Anti-Colonial Sommerkino: Insumisas

Doors open 18:00 | Movie + Discussion 19:00 @ Rigaer 94

The colonial history of Western Sahara is often not well known, both the occupation of the territories by the Spanish State since the 1700s, as well as its continuity in the hands of Morocco since 1975. There are several examples in the world where colonial powers hide their history of domination in the narrative of “regional conflicts between neighbouring countries”. Among the most prominent examples are Palestine – England/State of Israel and Sahara- Spanish State/Kingdom of Morocco. Such a narrative distorts the continuity of profiteering that the original colonial states maintained in the occupied territories. At the same time, it blurs the military relations between the different occupying forces and the role that the institutions of so-called international law play in advancing Western capitalist interests.

In such a landscape, the dependency on humanitarian aid plays the role of pacifiers. The lowest form of extortion imaginable: is forcing people to follow rules that favour only the West, to have access to a food ration that does not even provide the necessary nutritional levels nor the quantity to feel satisfied.

The extortion is as crude as it reads: exchanging food for self-determination. In this way, the resistance, the direct action, and the taking of subjectivity by the people are seen as “unnecessary violence”, to the point of being presented as the real cause of the situation of domination.

Global patriarchy has been one of the great means to install this reality, assisting the consolidation of the monopoly of violence through the armed forces of nation-states, seeking to relegate queer people and women to the private sphere.

Global patriarchy, that is to say, the white supremacist patriarchy, is installed in the world by setting up a field of competition in which not only gender binarism is imposed but also a specific model of being a woman as good, adequate or even emancipated. Thus, the liberal positions of Western societies use aspects of emancipatory, anti-patriarchal or feminist discourses to implant a global image of the developed vs. the underdeveloped woman, the emancipated vs. the oppressed woman, i.e. the western woman vs. the woman of the global south. The feminized body becomes a territory of war, to be conquered with methods of repression and violence specifically designed for this purpose.

Such a specific western model on gender can only imply the protection of the capitalist interests it serves. Thus the clichés about the “other” are strengthened: the submissive woman, the woman who does not think or act on her own: the woman who is still not there…It is therefore not surprising that the idea of armed struggle, direct action and liberation is mostly portrayed with a man’s face. It is mostly portrayed through western lenses.

Insumisas presents us with a local and global reality at the same time. Resistance in the hands of queer people and women is not a particular example of certain territories or historical moments, as they would have us believe. On the contrary was, is and will be a constant and widespread reality. Insumisas confronts us with the preconceptions that white liberalism tries to implant in our thinking, of territories stripped of feminist practice. It reaffirms not only the importance of thinking of ourselves as anti-patriarchal and anti-colonialist as entangled but also shows us that this practice is already a reality in other territories.

Proposal for discussion

  • Analyzing the role of Morocco as an occupying force.

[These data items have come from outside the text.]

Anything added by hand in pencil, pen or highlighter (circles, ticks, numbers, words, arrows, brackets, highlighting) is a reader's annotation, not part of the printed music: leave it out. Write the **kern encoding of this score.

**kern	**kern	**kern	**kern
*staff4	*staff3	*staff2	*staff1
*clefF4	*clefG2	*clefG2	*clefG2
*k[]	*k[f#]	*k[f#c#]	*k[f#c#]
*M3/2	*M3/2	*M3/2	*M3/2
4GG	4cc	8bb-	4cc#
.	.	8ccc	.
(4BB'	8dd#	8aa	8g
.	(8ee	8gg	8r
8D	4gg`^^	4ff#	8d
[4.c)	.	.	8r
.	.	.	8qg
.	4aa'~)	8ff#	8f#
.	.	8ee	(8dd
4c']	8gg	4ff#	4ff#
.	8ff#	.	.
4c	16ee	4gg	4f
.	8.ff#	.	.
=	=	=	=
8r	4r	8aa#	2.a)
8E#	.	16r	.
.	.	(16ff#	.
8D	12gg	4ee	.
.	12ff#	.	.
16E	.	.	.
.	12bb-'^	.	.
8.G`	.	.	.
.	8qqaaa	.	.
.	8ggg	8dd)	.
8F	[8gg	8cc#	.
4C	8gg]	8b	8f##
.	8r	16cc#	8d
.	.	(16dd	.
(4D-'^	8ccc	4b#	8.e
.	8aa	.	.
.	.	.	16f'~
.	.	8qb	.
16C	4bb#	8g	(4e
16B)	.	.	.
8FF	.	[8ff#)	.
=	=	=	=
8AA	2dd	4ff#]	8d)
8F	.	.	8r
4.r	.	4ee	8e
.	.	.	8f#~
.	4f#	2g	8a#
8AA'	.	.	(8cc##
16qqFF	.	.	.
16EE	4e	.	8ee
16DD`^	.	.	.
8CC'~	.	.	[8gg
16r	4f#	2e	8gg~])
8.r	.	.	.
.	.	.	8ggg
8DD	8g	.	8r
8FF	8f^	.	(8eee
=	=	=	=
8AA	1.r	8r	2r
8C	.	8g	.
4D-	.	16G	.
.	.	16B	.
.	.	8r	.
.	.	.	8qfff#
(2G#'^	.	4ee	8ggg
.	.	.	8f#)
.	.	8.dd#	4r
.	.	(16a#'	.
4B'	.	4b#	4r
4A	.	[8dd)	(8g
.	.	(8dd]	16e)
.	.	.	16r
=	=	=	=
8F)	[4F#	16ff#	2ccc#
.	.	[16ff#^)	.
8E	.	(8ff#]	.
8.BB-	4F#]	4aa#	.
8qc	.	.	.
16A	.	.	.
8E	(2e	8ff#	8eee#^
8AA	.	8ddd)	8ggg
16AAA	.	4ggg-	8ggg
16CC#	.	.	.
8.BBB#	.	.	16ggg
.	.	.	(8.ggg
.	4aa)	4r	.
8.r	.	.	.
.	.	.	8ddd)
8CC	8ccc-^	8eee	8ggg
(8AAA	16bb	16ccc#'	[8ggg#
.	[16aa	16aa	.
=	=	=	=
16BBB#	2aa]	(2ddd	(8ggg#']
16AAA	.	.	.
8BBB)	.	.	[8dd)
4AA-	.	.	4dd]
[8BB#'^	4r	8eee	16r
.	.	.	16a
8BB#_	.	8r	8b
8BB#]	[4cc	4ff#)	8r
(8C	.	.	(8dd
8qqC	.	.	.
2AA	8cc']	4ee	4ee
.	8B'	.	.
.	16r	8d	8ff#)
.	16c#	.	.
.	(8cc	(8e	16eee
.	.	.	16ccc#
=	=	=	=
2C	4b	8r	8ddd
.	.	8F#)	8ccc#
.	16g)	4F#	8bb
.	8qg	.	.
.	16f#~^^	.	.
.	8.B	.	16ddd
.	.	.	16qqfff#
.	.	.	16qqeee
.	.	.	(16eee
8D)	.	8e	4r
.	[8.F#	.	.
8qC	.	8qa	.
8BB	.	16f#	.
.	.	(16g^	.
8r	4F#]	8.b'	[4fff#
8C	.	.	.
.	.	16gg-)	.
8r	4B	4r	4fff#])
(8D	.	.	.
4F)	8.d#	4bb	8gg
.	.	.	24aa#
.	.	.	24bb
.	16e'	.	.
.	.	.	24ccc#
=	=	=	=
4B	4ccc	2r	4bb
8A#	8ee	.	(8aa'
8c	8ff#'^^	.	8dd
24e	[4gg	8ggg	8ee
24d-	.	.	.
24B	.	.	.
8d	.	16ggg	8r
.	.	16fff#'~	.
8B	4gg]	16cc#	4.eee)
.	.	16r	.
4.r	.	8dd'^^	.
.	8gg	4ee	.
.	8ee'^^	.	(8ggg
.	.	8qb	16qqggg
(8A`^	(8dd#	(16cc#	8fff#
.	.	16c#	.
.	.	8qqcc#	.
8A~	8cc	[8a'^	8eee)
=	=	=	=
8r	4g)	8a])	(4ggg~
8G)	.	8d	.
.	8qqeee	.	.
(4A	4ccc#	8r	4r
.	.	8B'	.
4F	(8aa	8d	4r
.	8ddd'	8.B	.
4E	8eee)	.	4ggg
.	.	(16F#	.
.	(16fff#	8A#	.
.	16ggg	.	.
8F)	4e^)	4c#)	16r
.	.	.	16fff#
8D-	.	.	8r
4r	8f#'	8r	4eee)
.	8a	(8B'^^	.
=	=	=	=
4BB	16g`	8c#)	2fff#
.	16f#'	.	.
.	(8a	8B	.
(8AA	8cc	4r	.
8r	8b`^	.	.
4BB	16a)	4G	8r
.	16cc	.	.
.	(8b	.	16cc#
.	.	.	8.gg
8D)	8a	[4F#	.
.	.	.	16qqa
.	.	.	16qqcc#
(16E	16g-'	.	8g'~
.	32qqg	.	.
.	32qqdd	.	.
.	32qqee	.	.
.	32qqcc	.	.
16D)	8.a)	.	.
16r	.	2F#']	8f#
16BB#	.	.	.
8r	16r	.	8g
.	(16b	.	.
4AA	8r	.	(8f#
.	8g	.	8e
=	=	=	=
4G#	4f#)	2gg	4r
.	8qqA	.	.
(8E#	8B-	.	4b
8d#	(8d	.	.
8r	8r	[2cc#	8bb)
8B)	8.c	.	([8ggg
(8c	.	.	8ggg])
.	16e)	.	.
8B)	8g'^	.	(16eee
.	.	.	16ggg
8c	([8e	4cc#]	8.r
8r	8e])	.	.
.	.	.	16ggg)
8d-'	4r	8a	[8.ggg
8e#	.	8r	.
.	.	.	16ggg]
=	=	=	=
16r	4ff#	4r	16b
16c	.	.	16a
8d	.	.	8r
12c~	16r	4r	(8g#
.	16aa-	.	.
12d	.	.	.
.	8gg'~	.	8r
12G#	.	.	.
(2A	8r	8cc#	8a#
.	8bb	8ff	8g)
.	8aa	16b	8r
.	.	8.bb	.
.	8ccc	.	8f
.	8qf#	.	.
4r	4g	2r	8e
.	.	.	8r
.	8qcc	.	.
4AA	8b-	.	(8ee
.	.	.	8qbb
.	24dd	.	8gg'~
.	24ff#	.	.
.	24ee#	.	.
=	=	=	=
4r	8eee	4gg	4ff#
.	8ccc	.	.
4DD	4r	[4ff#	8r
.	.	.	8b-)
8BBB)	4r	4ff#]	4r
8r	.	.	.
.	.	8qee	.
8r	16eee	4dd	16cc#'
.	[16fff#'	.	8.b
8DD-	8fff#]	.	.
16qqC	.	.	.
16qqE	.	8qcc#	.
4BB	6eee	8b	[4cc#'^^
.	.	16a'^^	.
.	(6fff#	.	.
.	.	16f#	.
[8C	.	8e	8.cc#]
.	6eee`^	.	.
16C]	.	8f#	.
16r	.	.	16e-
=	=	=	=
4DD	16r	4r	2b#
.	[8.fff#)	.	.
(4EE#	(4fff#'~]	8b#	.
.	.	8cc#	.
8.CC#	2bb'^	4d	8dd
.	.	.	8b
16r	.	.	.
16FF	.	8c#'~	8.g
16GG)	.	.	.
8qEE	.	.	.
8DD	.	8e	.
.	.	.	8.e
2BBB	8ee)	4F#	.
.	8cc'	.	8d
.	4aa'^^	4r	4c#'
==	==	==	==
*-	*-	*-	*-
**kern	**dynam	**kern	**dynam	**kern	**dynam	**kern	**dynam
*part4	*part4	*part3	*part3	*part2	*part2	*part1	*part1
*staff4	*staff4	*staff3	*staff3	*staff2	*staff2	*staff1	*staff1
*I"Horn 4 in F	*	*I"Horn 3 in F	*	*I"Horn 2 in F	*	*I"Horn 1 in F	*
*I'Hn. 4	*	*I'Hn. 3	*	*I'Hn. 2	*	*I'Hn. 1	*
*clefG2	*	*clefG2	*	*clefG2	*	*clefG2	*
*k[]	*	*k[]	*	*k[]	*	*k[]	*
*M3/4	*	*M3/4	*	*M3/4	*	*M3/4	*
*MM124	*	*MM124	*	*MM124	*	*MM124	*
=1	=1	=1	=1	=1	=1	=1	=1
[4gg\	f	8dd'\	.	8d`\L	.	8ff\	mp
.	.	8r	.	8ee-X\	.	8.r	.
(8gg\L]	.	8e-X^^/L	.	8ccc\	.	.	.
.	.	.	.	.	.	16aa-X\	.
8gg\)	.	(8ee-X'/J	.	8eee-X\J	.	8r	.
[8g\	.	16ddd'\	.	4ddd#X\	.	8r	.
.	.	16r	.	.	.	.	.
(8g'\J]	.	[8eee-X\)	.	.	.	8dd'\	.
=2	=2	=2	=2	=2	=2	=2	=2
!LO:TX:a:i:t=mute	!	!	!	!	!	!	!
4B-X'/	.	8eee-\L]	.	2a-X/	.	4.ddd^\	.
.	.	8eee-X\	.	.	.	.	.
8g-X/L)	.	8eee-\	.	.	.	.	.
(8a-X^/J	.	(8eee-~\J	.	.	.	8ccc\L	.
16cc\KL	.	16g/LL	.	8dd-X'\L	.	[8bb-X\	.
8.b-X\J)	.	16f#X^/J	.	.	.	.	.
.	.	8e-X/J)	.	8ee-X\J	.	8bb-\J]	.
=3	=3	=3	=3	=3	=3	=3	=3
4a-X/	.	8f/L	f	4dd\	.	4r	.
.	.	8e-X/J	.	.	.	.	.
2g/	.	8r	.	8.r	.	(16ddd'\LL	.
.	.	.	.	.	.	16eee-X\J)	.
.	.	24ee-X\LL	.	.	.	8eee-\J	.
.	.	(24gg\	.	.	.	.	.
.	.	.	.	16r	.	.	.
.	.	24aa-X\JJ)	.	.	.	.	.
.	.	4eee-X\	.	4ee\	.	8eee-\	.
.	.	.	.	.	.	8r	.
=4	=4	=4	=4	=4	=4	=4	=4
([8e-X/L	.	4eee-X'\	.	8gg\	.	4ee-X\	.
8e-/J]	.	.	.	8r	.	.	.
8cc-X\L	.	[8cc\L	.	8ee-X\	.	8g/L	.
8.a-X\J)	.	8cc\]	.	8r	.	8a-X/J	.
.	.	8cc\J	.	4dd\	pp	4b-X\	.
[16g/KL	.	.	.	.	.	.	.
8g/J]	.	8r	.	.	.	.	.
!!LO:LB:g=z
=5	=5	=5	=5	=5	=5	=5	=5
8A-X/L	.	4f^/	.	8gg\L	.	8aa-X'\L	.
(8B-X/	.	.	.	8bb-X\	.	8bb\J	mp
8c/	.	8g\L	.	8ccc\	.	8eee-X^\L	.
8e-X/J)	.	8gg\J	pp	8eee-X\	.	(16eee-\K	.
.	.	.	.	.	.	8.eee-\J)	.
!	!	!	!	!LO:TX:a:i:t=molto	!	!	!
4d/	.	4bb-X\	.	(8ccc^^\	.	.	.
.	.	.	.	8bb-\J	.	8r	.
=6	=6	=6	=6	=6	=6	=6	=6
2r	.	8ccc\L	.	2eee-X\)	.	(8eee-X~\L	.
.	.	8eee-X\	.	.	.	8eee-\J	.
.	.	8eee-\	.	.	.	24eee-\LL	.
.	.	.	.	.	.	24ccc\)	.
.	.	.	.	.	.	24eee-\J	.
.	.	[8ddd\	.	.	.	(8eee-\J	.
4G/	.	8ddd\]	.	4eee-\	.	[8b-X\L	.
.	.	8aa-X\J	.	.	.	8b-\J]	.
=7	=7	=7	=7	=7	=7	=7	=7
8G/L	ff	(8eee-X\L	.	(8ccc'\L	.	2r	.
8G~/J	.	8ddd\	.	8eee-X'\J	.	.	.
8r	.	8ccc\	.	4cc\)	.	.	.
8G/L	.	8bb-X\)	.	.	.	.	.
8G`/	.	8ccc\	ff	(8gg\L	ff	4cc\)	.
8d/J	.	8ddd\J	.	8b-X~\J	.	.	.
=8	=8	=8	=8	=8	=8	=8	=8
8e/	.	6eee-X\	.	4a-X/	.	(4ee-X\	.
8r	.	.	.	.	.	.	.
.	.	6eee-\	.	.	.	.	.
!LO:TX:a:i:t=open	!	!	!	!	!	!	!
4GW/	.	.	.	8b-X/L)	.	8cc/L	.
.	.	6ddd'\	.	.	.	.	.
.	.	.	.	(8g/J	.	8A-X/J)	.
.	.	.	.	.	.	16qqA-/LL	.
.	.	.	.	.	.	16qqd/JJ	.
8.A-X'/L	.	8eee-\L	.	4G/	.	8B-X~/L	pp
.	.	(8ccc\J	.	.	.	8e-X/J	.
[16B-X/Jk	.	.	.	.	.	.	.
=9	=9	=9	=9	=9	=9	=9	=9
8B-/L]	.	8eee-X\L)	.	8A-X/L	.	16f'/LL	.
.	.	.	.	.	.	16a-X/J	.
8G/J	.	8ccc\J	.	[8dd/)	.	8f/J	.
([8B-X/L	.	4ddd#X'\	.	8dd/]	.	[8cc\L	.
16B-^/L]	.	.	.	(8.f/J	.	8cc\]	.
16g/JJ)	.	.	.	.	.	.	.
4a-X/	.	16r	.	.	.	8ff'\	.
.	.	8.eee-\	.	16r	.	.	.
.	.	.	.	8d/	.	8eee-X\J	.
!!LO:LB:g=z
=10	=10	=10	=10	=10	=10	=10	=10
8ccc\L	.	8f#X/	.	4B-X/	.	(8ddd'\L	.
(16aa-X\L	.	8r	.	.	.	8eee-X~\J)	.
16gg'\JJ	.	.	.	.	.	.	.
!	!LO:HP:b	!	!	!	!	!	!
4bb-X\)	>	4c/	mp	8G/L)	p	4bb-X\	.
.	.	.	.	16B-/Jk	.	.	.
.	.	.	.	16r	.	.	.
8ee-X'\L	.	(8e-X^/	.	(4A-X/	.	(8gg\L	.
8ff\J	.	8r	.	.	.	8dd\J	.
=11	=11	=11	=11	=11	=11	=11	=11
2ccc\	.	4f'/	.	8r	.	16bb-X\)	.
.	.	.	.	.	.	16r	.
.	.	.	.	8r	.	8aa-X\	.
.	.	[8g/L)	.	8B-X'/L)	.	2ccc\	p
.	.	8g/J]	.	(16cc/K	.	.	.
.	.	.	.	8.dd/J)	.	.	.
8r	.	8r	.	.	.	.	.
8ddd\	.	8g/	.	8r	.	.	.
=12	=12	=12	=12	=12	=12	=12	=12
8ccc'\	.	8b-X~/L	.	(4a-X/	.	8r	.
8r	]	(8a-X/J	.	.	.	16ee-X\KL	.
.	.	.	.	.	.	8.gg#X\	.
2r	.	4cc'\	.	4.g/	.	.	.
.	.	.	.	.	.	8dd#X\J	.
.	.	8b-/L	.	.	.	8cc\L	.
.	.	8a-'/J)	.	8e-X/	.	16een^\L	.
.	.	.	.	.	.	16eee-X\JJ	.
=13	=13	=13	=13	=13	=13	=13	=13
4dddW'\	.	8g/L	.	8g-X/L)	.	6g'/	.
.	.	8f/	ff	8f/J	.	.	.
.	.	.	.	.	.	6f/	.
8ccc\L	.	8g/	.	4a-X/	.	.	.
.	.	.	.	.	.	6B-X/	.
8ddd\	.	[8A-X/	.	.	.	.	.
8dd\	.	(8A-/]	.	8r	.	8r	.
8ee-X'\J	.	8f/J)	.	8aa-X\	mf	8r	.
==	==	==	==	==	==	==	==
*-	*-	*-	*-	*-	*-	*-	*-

Why is there an interest in externalizing colonial control by European states? What political interest lies behind this division of colonial power?
  • Thinking about differences in order to think about new worlds. What is the role of global patriarchy in the existence of colonialism today?
  • Colonial morality and patriarchy as a means of repression. The use of particular forms of violence, starting from the physical and psychological and extending throughout the social fabric.